Newton and Johnson are the heart of 'This Happy Breed' and Lean would use both of them again to devastating effect; Newton as the definitive Bill Sykes (about as different a role from Frank Gibbons as you could imagine) in 'Oliver Twist' and Johnson in one of the greatest performances British cinema has ever seen, her hauntingly sad-eyed turn in 'Brief Encounter'. 'This Happy Breed' is also filled with fine supporting performances by a cast of actors who Lean would also use in later films, among them Stanley Holloway, who would turn up in 'Brief Encounter', Kay Walsh who later became Nancy in 'Oliver Twist' and the legendary John Mills who was Pip in 'Great Expectations' and Will Mossop in 'Hobson's Choice'.
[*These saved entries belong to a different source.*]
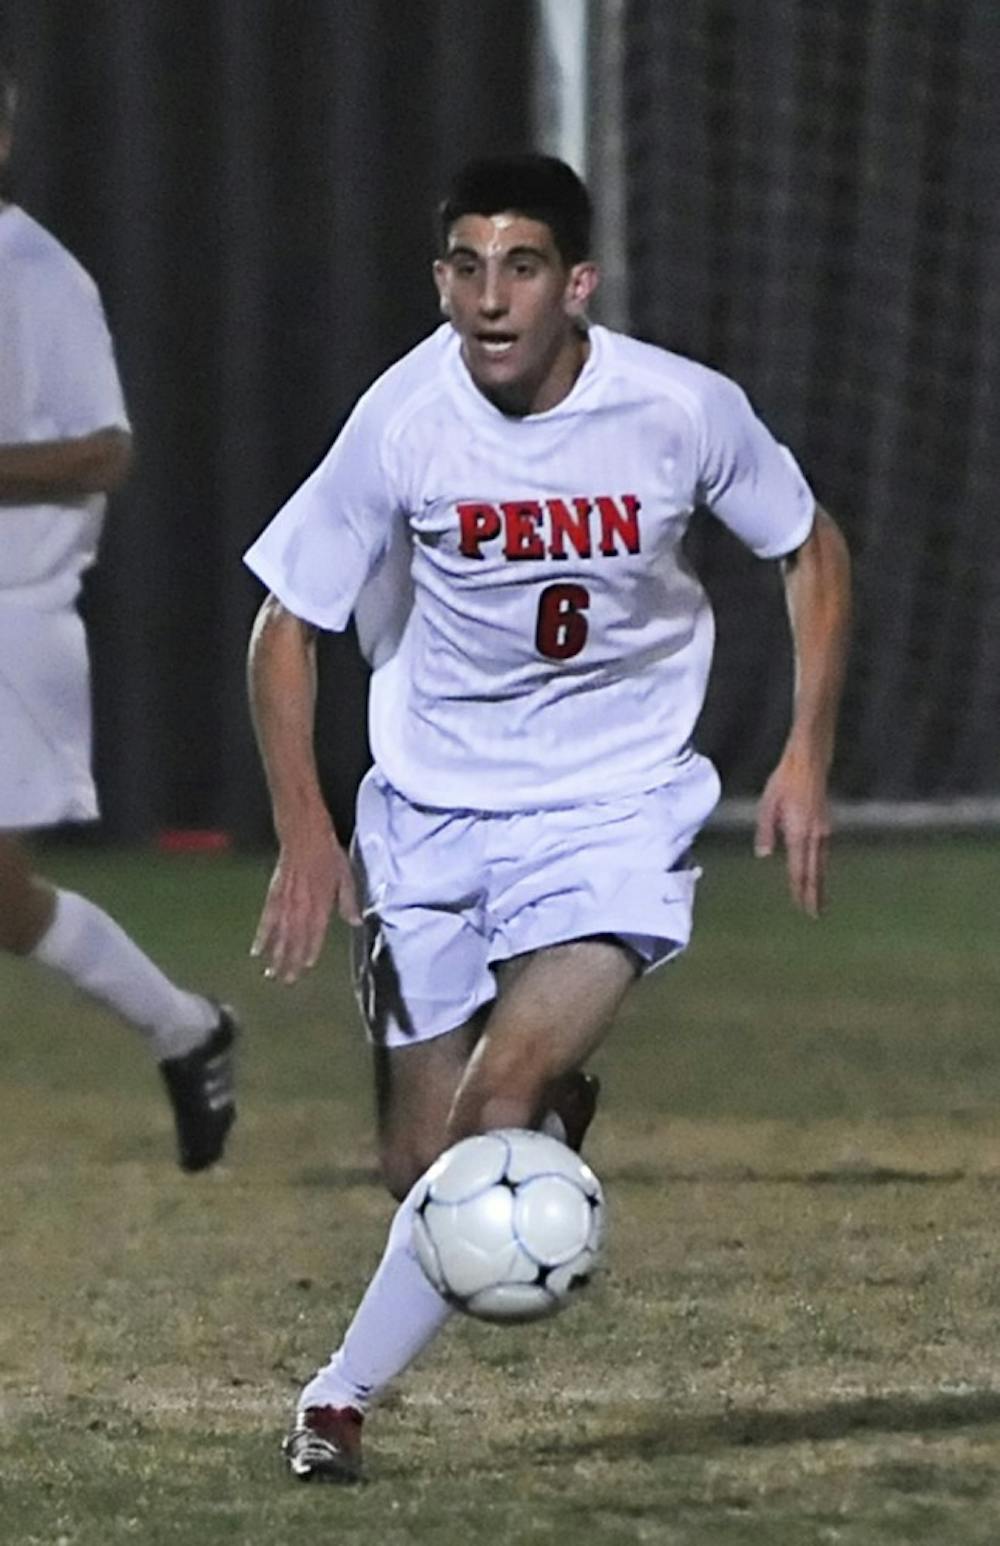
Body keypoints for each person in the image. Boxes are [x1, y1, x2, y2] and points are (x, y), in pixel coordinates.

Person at [244, 153, 851, 1481]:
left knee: (489, 1110)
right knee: (419, 1167)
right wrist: (305, 821)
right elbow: (286, 625)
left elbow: (810, 543)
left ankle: (337, 1399)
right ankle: (537, 1110)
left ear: (576, 284)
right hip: (433, 813)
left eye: (521, 268)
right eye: (465, 266)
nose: (489, 298)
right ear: (441, 280)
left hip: (614, 810)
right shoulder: (404, 418)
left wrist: (806, 751)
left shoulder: (678, 409)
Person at [0, 55, 237, 1172]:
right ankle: (186, 1028)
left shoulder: (37, 273)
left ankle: (186, 1027)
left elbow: (108, 449)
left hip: (12, 620)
Although it uses British historical events of the era as its backdrop, 'This Happy Breed' favours a more intimate examination of the dynamic between the Gibbons family and it is in this more personal capacity that it is at its most compelling. Lean makes us feel like voyeurs by having his camera shoot through windows and doorways as we watch the Gibbons family argue, laugh, chatter, drink, perform menial tasks, celebrate Christmases and weddings and commiserate over personal tragedies. The latter gives Lean the opportunity to stage one of the most indelibly powerful scenes in cinema history. As voyeurs inside the Gibbons family home we are prithee to news of a terrible tragedy before it is passed on to Frank and Ethel, who are in the garden at the time. As daughter Vi goes outside to tell her parents the news, we are left alone in the house for what seems like an age. Lean's camera pans across the room as incongruously upbeat jazz music blares from the wireless. It's as if the camera is trying to peek round the open doorway into the garden to let us intrude on this crucial moment. Slowly, a devastated Frank and Ethel emerge into the frame, unable to quite process the news. Frank attempts to offer futile comfort by gently laying his hands on his wife but Ethel is completely zombified, staring in horror into the middle distance. The joyous music plays on all the while.
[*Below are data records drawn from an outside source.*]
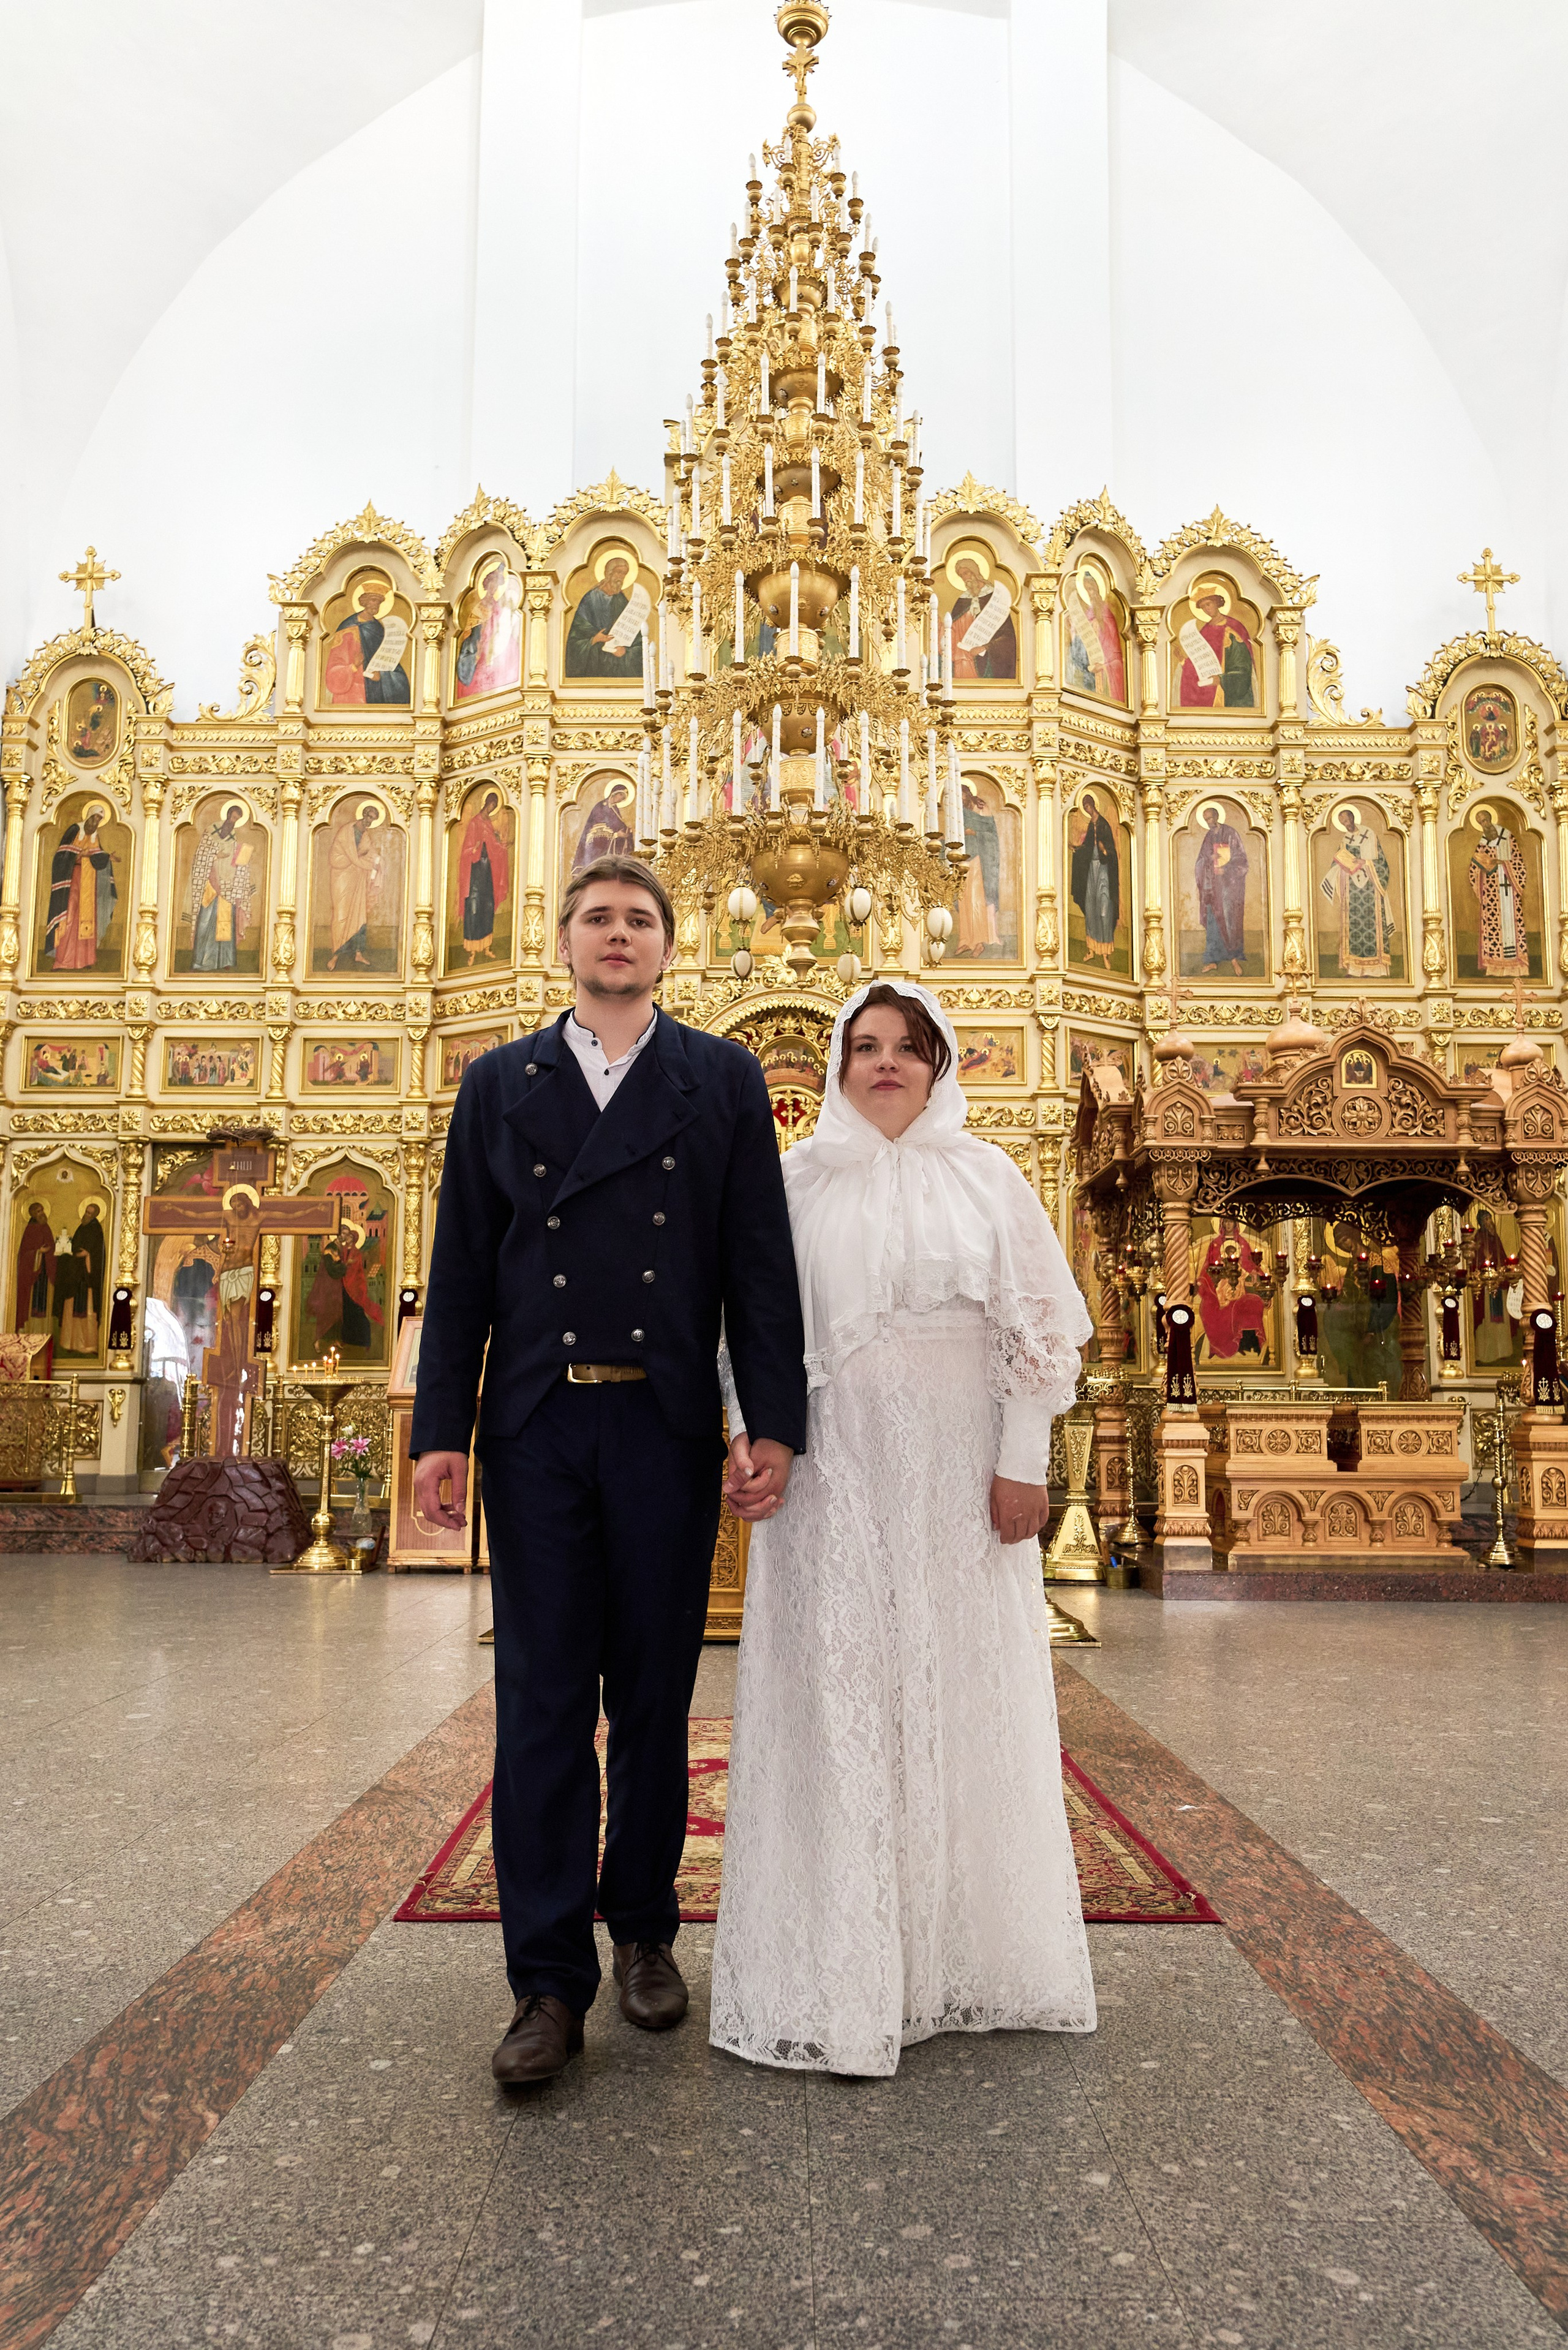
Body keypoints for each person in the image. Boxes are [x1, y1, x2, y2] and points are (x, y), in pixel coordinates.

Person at [412, 854, 807, 2087]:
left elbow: (757, 1264)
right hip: (535, 1427)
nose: (618, 935)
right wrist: (440, 1430)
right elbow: (462, 1268)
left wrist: (775, 1423)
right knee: (538, 1702)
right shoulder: (495, 1081)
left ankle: (641, 1929)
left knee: (649, 1693)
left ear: (667, 945)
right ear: (563, 937)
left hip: (665, 1428)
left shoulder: (720, 1076)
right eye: (598, 917)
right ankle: (543, 1979)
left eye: (639, 919)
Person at [709, 981, 1095, 2076]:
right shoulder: (790, 1185)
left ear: (940, 1065)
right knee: (840, 1694)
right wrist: (748, 1435)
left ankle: (968, 1956)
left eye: (907, 1049)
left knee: (959, 1688)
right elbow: (753, 1331)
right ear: (834, 1067)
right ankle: (838, 1966)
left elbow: (1036, 1328)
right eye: (864, 1047)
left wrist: (1024, 1463)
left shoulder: (986, 1175)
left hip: (961, 1486)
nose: (885, 1064)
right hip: (832, 1482)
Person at [1193, 803, 1249, 975]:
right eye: (1206, 820)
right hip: (1212, 888)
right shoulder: (1209, 837)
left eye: (1210, 818)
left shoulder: (1231, 834)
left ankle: (1233, 959)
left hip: (1228, 888)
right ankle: (1212, 960)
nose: (1209, 822)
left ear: (1217, 817)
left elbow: (1242, 860)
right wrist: (1209, 859)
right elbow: (1200, 862)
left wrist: (1227, 869)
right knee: (1212, 922)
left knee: (1229, 921)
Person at [1069, 793, 1120, 968]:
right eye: (1085, 809)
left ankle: (1105, 954)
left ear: (1093, 805)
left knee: (1105, 911)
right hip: (1091, 870)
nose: (1087, 811)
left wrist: (1105, 851)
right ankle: (1091, 950)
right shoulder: (1091, 826)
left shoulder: (1104, 825)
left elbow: (1112, 852)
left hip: (1104, 871)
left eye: (1088, 807)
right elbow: (1087, 847)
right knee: (1091, 909)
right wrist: (1077, 849)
From this masterful display of direction and acting, we jump ahead in time to a moment where Frank and Ethel have again learned to function normally, at least on the exterior. This is one of the great elements that makes 'This Happy Breed' so watchable; it is perfectly paced. We zip through twenty years of British life in just under two hours, only stopping off for the events which are most important to the Gibbons family. The mundanity of the days we are not allowed to witness is implicit in the everyday goings on that frame the major events of each scene. The bickering of hypochondriac Aunt Sylvia and Mrs. Flint, the obligatory old battleaxe, the nostalgic banter of Frank and his "best pal" Bob Mitchell, the militant sloganeering of frequent houseguest and eventual son-in-law Sam Leadbitter. Lean beautifully evokes all the trivialities of life that invariably surround the seminal moments of existence.
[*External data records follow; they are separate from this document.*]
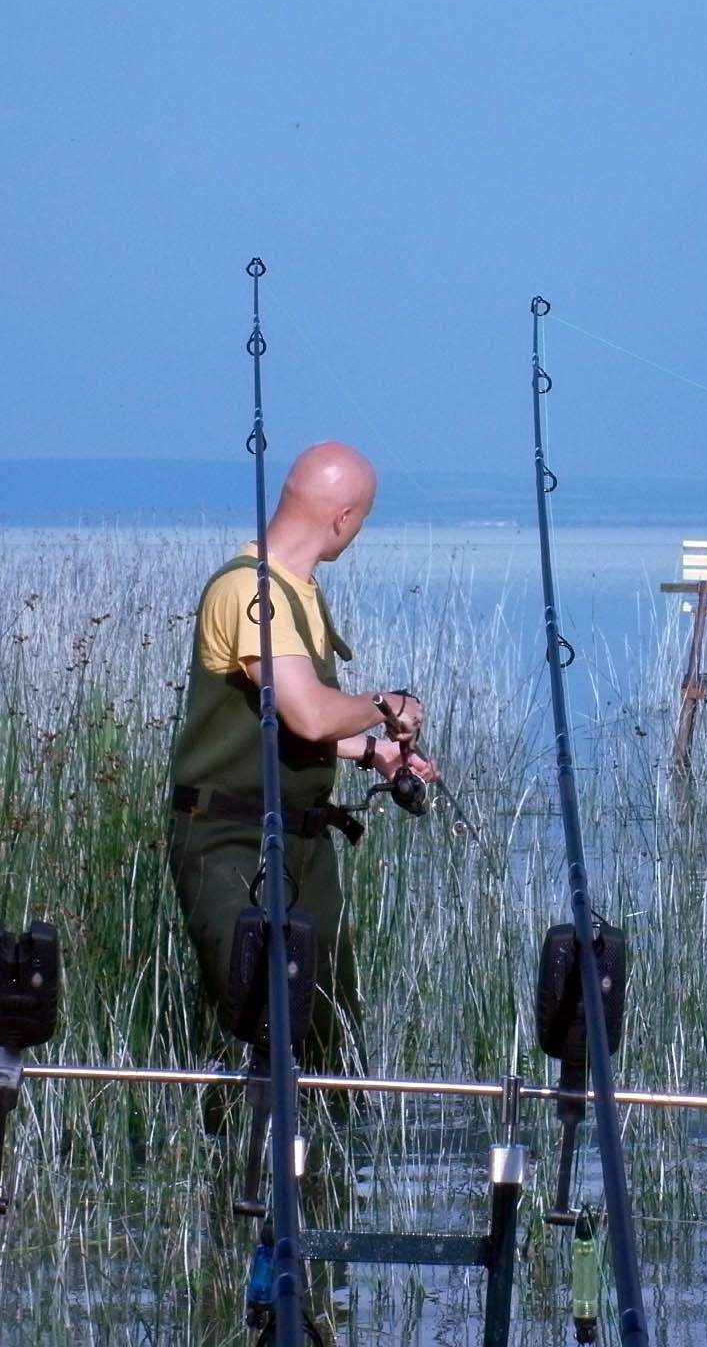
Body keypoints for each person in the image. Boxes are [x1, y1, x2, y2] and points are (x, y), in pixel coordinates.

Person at [165, 441, 435, 1072]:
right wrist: (388, 704)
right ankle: (243, 1162)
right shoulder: (248, 592)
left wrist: (374, 755)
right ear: (343, 518)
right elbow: (308, 711)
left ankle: (325, 1164)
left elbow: (283, 723)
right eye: (361, 520)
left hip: (301, 844)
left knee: (323, 1031)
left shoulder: (300, 591)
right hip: (231, 839)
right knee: (258, 1018)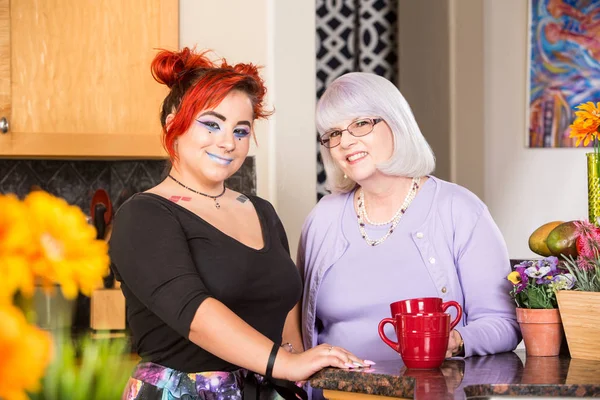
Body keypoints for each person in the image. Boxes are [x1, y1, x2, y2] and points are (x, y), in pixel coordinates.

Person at [109, 48, 366, 400]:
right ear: (173, 126)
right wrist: (284, 364)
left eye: (241, 130)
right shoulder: (144, 216)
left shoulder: (261, 212)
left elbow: (286, 308)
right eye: (211, 124)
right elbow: (194, 313)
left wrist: (298, 371)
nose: (228, 142)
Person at [298, 72, 521, 368]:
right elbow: (301, 330)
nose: (345, 142)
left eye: (361, 124)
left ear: (396, 122)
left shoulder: (460, 210)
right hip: (334, 395)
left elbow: (503, 323)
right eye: (334, 133)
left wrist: (454, 340)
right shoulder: (322, 218)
Not nearly as pompous as its title would suggest, 'This Happy Breed' is a thoroughly engaging look at the years between the two World Wars as seen through the eyes of one family. Alternating between moods but constantly bolstered by a stream of witty dialogue that permeates even the most tragic scenes, 'This Happy Breed' is a phenomenal achievement for a first-time solo director and illustrates how shrewd Coward was to entrust so much of his material to Lean. It may not be Lean's greatest film or even his greatest Coward adaptation but it is undoubtedly a thing of greatness, the thrilling moment when a new director shows their true potential, potential that Lean would go on to fulfill time and time again.